Ali estávamos defendendo o direito de dizer uma palavra nova no
espaço da política, no debate das ideias, dos rumos do Brasil e da civilização.
Essa nova palavra, que vem de tribos antigas e jovens, nas florestas e nas
cidades, também está sendo abafada e impedida. No sistema político dominante e
dominado, só se permitem palavras de conformismo e assentimento.
Alguns dos partidos que outrora elevaram suas vozes pela
democracia, agora a controlam e silenciam. Os que detêm volumosos e nem sempre
lícitos recursos do financiamento privado recusam-se a democratizar o acesso ao
financiamento público. Os que têm largo tempo para dizer o que já é conhecido
negam o acesso à mídia aos que querem anunciar o devir. Os avaros donos da hora
regateiam segundos.
Qual o motivo dessa regressão? Repetem-se o ocultamento e a
transferência, como diante dos índios. Muitos políticos têm medo de sua própria
origem. O pragmatismo estagnado teme o sonho renovador.
Para controlar, alega-se que novos partidos podem ser siglas de
aluguel e vender seu tempo de propaganda. A pergunta é inevitável: quem aluga
siglas e quem compra o tempo? A reforma política, que deveria ser um
aperfeiçoamento da democracia, reduz-se a uma reserva de mercado: restringe a
oferta dos possíveis vendedores sem tocar no poder de demanda dos compradores.

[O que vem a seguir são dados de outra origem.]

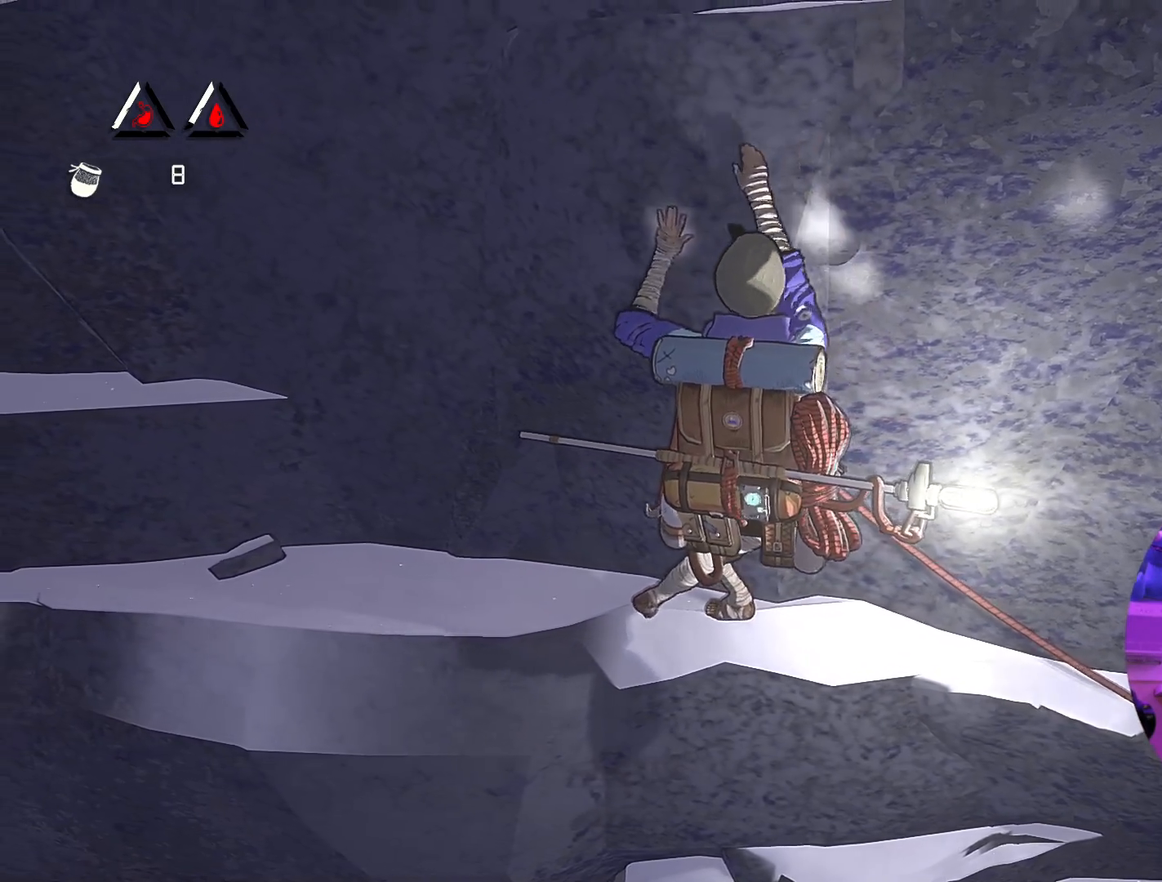
{"buttons": ["R1"], "left_stick": "center", "right_stick": "center", "events": [[167, "R1", "down"], [333, "left_stick", "center"]]}
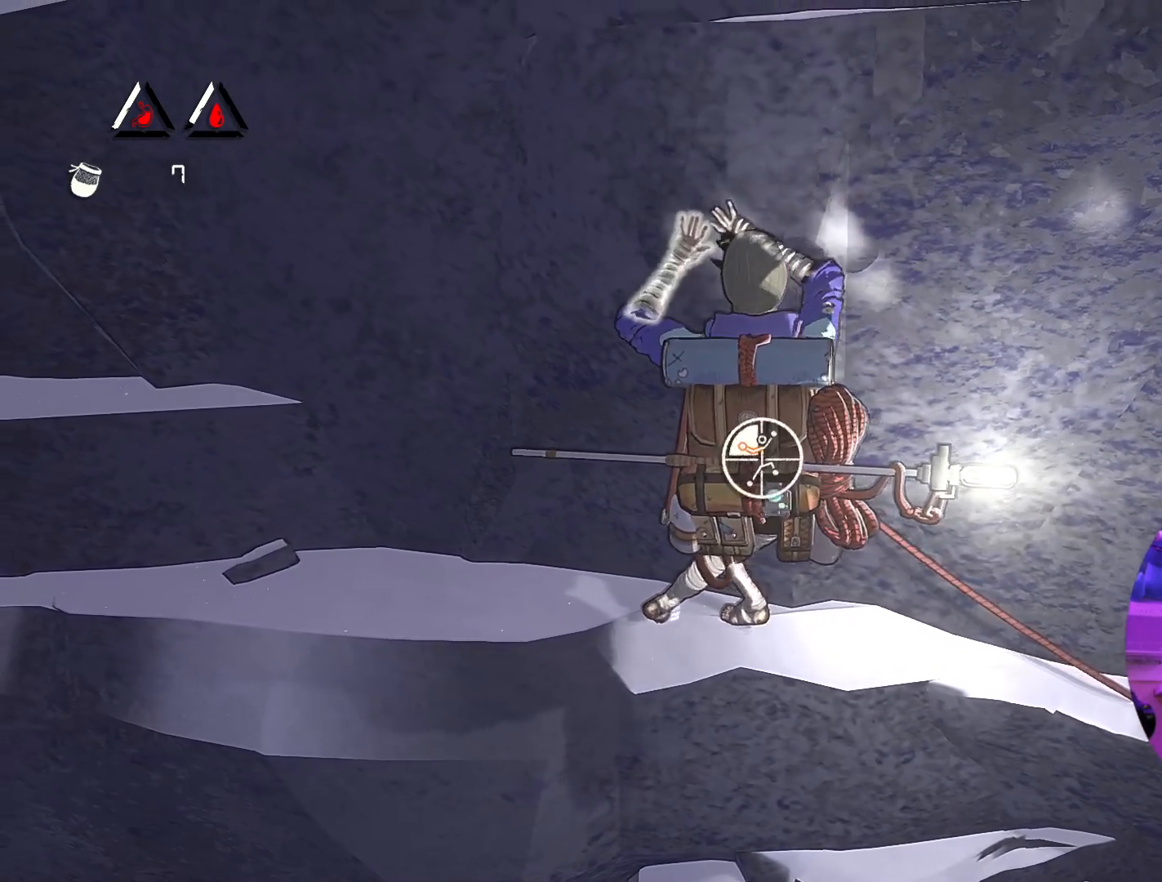
{"buttons": ["R1"], "left_stick": "up-left", "right_stick": "center", "events": [[417, "left_stick", "up-left"]]}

As novas palavras não estão à venda, elas brotam de uma vontade
profunda e legítima. Na raiz da crise de nossa civilização está uma dificuldade
de ouvir a voz da natureza. Os desafios que enfrentamos só podem ser superados
por uma democracia plena.
Os colonizadores
usaram espelhos para atrair os índios e vencer sua resistência. Recebamos os
fragmentos que eles agora devolvem. Muitos deputados não se enxergaram nos
cacos. Talvez no Senado, onde a experiência proporciona mais consciência da
autoimagem, os defensores da democracia possam refletir o zelo que por ela
tiveram um dia.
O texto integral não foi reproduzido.